Text block:
Being stranded on an island in the Gulf of Mexico probably doesn’t sound all that bad, but if the island happens to be Big Corn, well there just isn’t much worth seeing or doing on Big Corn. And everything nice on Big Corn is at the south end, but our ferry was set to leave the next morning from the north end, so heading out for an explore seemed like a good way to miss the morning boat and possibly spend yet another day waiting.

We holed up in a guesthouse just off the public shipping dock and spent the the afternoon and evening drinking and talking to the other people stuck in the same situation. Most of the local restaurants were closed, though we did manage to find a decent plate of shrimp and of course, plenty of Victoria to go around.

And I made a hilarious discovery that proved a revelation to even the two dive masters who lived on Little Corn — topless lighters. The store across the street from the Big Corn ferry sells the sort of cigarette lighters that have built-in flashlights, but rather than a simple LED flashlight, the manufacturer decided to go to the next logical level and packed in an image that looks to have been pirated from 1970s-era Playboy pinups. The result is a spotlight of a half naked Playmate, which provided no end of amusement to our stranded group.

In fact, Big Corn would have been pretty much okay were it not for the dog somewhere in the vicinity of our guesthouse that sounded like it was being skinned alive. It wasn’t, though the next morning several guests volunteered to do so, but it barked, yelped, cried and otherwise howled from around the time we went to bed until just before dawn. I actually didn’t hear it much since I can sleep through just about anything, but no one else got much sleep that night.

The Wet Season

The first day on Little Corn we managed to find a bit of sun in the afternoon and somehow were already under shelter every time the rains came. Shelter is an interesting thing in the rain though, finding a roof isn’t enough because the rain is almost completely horizontal thanks to a steady onshore wind, which has been increasing in force ever since we arrived.

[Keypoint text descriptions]
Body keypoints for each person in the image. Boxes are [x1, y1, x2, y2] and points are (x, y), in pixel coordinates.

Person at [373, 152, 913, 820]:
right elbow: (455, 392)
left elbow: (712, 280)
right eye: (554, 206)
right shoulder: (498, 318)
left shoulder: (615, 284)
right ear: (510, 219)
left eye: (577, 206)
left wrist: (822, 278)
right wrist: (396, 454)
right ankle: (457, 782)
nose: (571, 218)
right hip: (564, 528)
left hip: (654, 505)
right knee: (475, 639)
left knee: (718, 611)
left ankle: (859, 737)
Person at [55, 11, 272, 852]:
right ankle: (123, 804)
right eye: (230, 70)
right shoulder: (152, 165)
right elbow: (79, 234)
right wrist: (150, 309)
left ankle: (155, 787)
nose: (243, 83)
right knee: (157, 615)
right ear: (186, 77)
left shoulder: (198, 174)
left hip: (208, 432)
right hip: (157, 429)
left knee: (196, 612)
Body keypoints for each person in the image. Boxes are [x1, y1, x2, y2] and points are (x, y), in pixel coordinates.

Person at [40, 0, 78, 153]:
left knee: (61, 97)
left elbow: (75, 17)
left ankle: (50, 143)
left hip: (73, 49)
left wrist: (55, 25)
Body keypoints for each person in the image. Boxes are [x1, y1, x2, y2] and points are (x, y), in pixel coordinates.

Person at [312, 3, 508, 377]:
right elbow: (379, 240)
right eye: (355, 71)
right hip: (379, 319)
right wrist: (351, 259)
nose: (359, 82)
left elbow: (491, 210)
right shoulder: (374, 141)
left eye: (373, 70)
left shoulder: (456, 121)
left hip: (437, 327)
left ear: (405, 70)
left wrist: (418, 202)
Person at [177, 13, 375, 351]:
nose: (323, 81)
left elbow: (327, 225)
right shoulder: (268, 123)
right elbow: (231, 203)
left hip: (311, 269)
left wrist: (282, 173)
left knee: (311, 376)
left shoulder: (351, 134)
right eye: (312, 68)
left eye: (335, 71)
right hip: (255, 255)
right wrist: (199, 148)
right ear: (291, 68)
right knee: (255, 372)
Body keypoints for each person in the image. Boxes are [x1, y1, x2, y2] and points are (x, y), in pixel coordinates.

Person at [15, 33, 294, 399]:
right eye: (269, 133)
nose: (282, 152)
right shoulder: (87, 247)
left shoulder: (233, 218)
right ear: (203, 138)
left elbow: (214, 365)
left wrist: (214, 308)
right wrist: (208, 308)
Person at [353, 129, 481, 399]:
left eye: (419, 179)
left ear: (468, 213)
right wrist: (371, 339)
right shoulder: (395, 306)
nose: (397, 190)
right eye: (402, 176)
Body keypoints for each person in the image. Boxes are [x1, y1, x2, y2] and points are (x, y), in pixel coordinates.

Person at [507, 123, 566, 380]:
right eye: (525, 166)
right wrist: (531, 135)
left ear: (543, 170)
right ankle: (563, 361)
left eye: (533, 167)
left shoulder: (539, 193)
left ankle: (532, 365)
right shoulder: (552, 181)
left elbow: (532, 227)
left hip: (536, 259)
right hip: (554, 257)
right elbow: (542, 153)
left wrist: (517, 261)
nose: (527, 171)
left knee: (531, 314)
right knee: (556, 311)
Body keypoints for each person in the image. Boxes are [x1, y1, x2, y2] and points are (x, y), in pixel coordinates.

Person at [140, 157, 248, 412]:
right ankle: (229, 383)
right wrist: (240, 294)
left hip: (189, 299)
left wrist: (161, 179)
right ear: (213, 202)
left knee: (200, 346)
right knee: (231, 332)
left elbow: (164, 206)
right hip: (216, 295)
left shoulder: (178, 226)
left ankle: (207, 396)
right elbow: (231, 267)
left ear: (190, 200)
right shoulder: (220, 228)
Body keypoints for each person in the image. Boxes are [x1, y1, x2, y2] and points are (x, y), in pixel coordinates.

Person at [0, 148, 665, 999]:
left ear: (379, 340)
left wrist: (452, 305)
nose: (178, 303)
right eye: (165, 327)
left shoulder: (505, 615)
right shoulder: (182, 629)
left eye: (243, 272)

Exercise set:
(a) Change "onshore wind" to "sea breeze" in the travel account, and write out the passage from the words "The Wet Season" through the words "since we arrived." with that change.
(b) Shorten the paragraph of the travel account that opens with "And I made a hilarious discovery," keeping its main facts.
(c) Proceed with the travel account from its final sentence, continuing the story of the rainy days on Little Corn.

Responses by item number:
(a)
The Wet Season

The first day on Little Corn we managed to find a bit of sun in the afternoon and somehow were already under shelter every time the rains came. Shelter is an interesting thing in the rain though, finding a roof isn’t enough because the rain is almost completely horizontal thanks to a steady sea breeze, which has been increasing in force ever since we arrived.

(b) The store across from the Big Corn ferry sells cigarette lighters with built-in flashlights. Instead of a plain LED, each one projects an image of a half-naked Playmate that looks pirated from 1970s-era Playboy pinups. Even the two dive masters who lived on Little Corn hadn't seen one before, and the lighters endlessly amused the stranded group.

(c)
The first night we ate dinner at Casa Iguana with the owner’s brother, who is currently involved in a sun-dried fruit project that might, if all goes well, one day be on the shelves of your local Whole Foods or Trader Joe’s market. We sat a while afterward drinking mojitos with Camilla, an English girl we met the day before when we were all stranded on Big Corn.

Still tired from a lack of sleep during the five-day party that was our wedding and the dog from the night before, we turned in early, this time with earplugs firmly in place.

However, we somehow ended up in the cabin with no window blinds and around midnight a pretty massive storm blew in with winds that howled and horizontal rain driving straight under our porch awning and lashing against the window. But that wasn’t what woke me up, it was the lightening flashes that turned night into day and somehow managed to burn through my closed eyelids that woke me up.

Lightening doesn’t especially bother me, I do after all live in Georgia where it’s a near daily occurrence in the summer. But as I lay there in bed watching the torrential rains and flaying palm trees in the eery white glow of distant flashes, it suddenly occurred to me that we were sleeping in metal-roofed hut pretty near the highest point on the island — basically a lightening rod with walls.

So I lay awake thinking that being killed by lightening on your honeymoon was exactly the sort of horribly cheesy and predictable plot line that life seems to love — up there with the super athlete contracts cancer, the day trader who suffers a heart attack on the first day of retirement and all the other things that Alanis Morrisette would say are ironic, but of course aren’t. They’re just strange coincidences. And I fear strange coincidences.

I lay awake for an hour or more considering safer places to be in the storm and didn’t really come up with anything since just about every building on the island has a metal roof. In the end I decided that being struck by lightening in my sleep would be somewhat better than the same while you’re awake so I drifted off again and woke up to windy, but sunny skies.